When people talk about challenging the players, a lot of what I tend to see is people building one object to challenge them. It is a big boss creature with special counters to the PCs general modus operandi. Essentially, they are creating a tank or a hammer to use to pound in the problem player(s) for whatever infraction they see, whether it be ‘This player is making challenges extremely simple’ to ‘This player is exploiting a rule’ or whatever.
However, if you want to challenge them on a consistent basis, you can do it in a different way, by using Interdependence Risk. In business, interdependence risk comes from the fact that since everything is now connected, a small event like a trader improperly covering derivatives trades, a rogue computer hacker, a fire in a supplier’s factory can spiral into a much larger company-threatening crisis. There are many ways to apply this to an RPG, but in the end, everything is connected and needs to be working to make the whole work. Look at your traditional team in a D&D setting; fighter, healer, magic-user and thief. They all must work together or there is some problems, as is illustrated by this Order of the Stick comic:
When Belkar decides to walk away from his duties for kills he is causing an Interdependance Risk as the enemies then go after the spell casters, something Belkar references how it should be an easy thing to do.
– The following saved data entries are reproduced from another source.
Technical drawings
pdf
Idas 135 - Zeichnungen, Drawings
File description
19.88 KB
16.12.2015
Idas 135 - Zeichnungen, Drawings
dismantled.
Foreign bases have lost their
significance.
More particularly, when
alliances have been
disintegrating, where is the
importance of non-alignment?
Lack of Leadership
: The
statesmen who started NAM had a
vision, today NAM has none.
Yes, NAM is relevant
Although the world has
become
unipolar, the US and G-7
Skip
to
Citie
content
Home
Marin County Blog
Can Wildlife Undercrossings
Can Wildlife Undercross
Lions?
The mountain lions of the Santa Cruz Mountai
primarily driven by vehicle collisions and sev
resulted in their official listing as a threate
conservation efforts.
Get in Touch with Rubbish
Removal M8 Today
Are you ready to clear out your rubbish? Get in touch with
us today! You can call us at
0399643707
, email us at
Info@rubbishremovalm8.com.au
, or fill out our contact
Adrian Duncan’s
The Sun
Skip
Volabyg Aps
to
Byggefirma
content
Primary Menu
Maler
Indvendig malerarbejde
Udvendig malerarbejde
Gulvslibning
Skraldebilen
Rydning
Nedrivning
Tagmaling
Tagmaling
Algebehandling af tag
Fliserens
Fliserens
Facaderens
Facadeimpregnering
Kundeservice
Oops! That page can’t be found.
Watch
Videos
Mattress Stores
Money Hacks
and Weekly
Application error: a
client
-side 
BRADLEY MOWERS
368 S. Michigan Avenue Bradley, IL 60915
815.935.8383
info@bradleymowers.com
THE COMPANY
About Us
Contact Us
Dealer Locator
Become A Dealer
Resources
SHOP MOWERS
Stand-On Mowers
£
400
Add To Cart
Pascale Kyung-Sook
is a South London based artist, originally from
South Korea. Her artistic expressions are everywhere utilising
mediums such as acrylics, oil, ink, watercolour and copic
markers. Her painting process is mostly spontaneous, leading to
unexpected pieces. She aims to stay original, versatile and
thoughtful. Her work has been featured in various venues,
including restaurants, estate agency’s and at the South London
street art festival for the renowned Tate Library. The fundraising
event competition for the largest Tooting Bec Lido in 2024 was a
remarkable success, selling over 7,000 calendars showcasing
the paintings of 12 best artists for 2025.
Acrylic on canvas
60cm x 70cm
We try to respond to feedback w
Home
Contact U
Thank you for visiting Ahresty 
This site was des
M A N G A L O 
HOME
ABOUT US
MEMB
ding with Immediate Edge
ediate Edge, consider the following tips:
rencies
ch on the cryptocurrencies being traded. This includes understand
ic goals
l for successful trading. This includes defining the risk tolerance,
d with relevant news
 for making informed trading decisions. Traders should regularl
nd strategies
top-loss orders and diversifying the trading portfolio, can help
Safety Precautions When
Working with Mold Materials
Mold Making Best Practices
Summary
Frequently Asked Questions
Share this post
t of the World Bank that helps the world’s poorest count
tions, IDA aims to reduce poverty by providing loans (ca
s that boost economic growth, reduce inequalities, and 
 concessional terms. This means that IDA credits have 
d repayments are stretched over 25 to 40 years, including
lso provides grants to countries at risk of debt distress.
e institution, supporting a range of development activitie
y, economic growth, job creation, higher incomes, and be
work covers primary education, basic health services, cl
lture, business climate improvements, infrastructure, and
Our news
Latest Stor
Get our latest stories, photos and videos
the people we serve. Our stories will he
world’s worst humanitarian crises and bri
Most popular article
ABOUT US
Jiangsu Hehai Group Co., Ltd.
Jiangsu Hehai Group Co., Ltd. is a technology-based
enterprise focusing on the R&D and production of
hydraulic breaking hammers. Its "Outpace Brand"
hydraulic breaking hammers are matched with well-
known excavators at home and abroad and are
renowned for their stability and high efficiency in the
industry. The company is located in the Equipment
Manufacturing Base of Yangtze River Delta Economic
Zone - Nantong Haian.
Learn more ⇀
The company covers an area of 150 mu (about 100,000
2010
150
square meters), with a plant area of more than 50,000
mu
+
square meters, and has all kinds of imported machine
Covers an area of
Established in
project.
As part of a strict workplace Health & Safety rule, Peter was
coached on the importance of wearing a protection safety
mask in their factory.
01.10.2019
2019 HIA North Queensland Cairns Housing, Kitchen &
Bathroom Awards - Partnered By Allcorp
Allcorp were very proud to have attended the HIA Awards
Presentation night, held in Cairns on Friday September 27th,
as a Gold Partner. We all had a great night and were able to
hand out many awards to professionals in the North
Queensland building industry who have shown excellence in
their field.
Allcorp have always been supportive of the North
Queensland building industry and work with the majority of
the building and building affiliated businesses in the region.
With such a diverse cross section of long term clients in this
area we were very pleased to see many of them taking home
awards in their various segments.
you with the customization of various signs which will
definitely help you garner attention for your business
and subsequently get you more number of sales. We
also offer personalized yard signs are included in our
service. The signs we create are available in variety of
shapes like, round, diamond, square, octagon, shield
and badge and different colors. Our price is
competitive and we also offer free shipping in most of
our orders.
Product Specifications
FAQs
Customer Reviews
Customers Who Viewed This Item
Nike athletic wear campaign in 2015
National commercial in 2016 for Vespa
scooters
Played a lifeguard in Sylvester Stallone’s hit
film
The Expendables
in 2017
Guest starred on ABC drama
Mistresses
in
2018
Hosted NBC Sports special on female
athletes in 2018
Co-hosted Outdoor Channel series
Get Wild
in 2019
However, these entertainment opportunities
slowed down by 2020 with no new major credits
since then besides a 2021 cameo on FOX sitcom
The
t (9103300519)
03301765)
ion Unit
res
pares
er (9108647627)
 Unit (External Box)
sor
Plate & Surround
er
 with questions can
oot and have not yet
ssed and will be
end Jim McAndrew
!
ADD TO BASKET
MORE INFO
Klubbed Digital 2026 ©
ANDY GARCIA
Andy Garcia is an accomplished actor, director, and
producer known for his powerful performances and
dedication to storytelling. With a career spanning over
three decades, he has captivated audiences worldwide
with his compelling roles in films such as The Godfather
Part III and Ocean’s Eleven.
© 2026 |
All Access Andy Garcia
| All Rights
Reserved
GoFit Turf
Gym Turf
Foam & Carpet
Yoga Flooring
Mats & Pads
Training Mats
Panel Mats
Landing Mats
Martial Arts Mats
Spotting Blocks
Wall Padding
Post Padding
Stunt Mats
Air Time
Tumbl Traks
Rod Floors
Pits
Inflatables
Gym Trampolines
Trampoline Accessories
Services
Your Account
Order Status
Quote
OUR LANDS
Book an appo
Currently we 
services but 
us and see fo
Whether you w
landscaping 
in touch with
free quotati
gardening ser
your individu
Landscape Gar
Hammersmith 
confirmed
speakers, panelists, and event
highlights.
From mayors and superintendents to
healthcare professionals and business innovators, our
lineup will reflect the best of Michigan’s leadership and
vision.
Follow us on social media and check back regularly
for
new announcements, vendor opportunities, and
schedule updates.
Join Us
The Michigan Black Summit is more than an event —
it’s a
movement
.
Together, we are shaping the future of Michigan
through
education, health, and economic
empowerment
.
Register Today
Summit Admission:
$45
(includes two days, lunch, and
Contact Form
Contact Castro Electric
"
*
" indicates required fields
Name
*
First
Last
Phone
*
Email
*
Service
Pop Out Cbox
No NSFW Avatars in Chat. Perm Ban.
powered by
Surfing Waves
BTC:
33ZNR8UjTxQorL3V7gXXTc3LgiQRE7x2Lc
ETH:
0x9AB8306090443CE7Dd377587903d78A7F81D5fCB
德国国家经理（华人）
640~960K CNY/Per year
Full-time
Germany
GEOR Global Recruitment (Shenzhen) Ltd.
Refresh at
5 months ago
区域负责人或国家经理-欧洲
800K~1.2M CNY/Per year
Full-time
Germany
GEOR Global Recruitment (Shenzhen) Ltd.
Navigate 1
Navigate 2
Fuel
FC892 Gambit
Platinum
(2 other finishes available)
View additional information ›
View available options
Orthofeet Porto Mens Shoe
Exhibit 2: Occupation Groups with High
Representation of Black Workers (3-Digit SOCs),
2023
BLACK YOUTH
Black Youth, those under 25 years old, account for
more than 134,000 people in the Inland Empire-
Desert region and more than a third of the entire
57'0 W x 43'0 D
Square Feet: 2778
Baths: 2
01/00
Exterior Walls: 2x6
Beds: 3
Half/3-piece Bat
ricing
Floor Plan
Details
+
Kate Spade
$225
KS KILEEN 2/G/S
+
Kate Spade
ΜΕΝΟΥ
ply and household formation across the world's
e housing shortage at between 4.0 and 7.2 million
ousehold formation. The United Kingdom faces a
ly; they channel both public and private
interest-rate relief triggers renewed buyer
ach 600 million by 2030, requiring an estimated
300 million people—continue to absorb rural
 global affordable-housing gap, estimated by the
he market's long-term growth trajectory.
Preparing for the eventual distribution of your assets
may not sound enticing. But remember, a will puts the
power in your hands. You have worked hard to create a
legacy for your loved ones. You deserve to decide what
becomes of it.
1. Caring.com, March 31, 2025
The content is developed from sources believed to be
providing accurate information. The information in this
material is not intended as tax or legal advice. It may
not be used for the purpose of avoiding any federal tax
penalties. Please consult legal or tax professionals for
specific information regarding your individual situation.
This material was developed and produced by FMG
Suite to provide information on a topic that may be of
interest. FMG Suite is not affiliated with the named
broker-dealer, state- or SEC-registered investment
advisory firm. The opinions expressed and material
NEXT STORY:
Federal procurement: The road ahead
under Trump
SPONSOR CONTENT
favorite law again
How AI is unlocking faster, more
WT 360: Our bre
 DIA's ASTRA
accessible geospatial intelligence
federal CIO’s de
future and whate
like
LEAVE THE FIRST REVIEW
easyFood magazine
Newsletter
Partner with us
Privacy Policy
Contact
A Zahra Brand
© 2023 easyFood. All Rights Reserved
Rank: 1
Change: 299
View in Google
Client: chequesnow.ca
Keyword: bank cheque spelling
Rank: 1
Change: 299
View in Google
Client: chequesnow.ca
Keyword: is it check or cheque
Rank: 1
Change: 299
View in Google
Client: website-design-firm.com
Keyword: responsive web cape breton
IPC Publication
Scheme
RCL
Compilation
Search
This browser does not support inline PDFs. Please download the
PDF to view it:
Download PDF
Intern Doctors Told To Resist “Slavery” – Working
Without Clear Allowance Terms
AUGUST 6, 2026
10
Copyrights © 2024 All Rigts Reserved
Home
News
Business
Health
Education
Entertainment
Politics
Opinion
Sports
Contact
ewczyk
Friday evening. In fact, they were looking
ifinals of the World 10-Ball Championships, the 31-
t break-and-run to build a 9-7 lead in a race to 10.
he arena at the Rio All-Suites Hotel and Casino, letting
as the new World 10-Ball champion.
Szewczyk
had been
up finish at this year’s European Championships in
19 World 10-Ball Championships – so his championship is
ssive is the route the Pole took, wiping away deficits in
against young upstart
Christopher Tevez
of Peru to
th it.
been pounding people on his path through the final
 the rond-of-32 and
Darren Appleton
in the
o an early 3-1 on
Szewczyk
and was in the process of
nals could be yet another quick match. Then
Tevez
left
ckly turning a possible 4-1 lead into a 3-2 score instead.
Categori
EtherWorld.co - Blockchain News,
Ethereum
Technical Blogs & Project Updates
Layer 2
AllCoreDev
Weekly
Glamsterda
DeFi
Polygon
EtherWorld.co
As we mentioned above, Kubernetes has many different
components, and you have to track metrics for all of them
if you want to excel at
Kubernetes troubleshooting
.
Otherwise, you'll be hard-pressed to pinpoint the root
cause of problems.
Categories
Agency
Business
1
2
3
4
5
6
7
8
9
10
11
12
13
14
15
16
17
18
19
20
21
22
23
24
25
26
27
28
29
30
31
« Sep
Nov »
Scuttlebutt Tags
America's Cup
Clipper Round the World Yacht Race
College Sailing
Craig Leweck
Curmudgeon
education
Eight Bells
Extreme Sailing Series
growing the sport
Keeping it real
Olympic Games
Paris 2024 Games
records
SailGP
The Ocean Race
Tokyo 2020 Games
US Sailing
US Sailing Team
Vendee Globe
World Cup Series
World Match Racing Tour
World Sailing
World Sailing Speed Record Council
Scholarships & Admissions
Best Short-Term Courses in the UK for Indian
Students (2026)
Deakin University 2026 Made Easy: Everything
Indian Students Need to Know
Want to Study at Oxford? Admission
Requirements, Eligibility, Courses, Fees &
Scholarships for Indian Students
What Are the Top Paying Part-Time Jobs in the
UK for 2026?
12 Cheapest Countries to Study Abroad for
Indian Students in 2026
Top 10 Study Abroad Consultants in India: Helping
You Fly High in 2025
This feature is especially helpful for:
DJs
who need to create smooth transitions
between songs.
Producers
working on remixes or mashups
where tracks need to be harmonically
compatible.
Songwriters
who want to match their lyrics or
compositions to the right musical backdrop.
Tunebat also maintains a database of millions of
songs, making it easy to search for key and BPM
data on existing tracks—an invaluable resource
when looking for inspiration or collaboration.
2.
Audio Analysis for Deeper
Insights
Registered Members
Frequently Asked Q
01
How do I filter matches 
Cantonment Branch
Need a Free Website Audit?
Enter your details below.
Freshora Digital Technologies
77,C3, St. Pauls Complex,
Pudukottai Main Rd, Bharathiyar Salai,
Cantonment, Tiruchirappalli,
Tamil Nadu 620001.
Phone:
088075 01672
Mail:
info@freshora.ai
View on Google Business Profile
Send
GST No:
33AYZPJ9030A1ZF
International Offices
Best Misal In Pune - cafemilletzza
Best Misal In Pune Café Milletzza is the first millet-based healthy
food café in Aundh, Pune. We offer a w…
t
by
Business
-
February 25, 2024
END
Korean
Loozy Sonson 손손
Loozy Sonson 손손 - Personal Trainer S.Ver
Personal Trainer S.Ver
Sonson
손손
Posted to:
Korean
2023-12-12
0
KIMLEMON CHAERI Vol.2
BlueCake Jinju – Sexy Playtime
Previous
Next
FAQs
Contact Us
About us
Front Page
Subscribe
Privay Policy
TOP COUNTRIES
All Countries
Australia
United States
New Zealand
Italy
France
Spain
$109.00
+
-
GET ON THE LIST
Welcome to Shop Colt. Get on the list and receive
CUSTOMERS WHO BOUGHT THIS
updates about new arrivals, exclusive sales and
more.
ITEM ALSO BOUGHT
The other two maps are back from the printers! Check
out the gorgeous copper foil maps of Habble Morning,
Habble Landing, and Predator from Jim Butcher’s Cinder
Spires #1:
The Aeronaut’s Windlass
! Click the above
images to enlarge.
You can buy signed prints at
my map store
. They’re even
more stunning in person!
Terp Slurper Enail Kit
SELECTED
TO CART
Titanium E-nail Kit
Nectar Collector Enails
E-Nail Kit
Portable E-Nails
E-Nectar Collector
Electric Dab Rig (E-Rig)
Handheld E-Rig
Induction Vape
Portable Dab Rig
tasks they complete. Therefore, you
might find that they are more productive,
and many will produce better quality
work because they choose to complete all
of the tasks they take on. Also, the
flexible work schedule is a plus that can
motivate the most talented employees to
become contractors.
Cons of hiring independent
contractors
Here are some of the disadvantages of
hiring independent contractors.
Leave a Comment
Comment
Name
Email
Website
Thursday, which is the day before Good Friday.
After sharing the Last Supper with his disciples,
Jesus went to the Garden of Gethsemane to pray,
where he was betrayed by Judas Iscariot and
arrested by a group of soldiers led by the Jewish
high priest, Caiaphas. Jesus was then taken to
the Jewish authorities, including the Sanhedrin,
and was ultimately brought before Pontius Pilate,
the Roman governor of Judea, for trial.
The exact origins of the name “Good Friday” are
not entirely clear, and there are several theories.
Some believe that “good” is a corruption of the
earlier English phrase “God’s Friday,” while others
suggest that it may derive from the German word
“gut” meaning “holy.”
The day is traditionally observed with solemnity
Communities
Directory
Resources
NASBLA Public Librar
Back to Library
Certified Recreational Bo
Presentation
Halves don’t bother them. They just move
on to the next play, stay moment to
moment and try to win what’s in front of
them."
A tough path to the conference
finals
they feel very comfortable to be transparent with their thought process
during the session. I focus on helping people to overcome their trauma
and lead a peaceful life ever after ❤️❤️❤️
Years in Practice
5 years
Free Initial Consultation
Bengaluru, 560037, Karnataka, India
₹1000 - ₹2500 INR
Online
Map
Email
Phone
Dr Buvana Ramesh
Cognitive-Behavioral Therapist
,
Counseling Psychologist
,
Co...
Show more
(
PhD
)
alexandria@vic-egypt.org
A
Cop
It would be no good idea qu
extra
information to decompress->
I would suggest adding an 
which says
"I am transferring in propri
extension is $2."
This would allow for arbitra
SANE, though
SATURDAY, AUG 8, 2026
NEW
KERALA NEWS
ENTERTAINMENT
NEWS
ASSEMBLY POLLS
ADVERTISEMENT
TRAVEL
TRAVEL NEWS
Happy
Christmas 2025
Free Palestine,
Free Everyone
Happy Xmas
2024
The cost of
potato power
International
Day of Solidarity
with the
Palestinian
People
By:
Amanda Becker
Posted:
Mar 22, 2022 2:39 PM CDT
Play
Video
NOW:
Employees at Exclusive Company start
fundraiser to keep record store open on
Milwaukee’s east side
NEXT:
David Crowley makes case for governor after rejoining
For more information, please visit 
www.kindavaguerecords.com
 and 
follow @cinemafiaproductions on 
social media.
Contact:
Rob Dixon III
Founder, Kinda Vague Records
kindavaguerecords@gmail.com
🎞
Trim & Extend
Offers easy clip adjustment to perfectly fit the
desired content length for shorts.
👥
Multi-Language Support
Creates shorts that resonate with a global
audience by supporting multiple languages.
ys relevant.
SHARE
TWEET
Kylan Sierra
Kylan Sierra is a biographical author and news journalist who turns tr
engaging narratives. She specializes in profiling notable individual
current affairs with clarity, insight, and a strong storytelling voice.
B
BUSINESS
So, to challenge players you want to develop situations where you can then have your players challenged in small ways that can then build into bigger challenges. An old module was White Plume Mountain which had a section with platforms suspended above geysers that would go off a d spray the people on the platforms. Some people would also add other things, like monsters that would attack the first across the chasm, meaning it can be quite deadly for the players since it would be a surprise attack.
In that example, it took a few small bits and combined them together to create a possibility for a dangerous scenario. A tunnel collapse splitting the players is another example of a small thing causing larger problems since now the party is split, and if done right could mean things like healers on one side and fighters on the other, or maybe light source on one and people who need it in the dark. Add some traps or Tucker’s Kobolds guerrilla hit and run tactics to make the game even more challenging.
Terrain can hamper movement speed, range of motion, cover/visibility, height differences, as well as being it’s own inconveniences like traps, loose items that can be thrown or set ablaze as examples. A statue gets knocked over could be an obstacle to move past or it could do damage to whoever’s in its path. Meanwhile, while the players are dealing with the statue, the enemies are getting further away or otherwise furthering their plans.
Environment, NPC actions or inactions, monsters, simple passage of time, all of the smaller elements can be used to increase a challenge as they make things harder. Does the guard stop the players from going somewhere? The villain could be using that time to further their goal, be it killing, cleaning up the evidence, or something else. Perhaps the PCs need to have a key witness get to court by a certain time but a traffic accident makes them late, well there goes their court case and if you have double jeopardy laws they cannot be tried for the same crime, so a simple delaying tactic caused the villain to essentially be vindicated, so now something else needs to be done to stop them.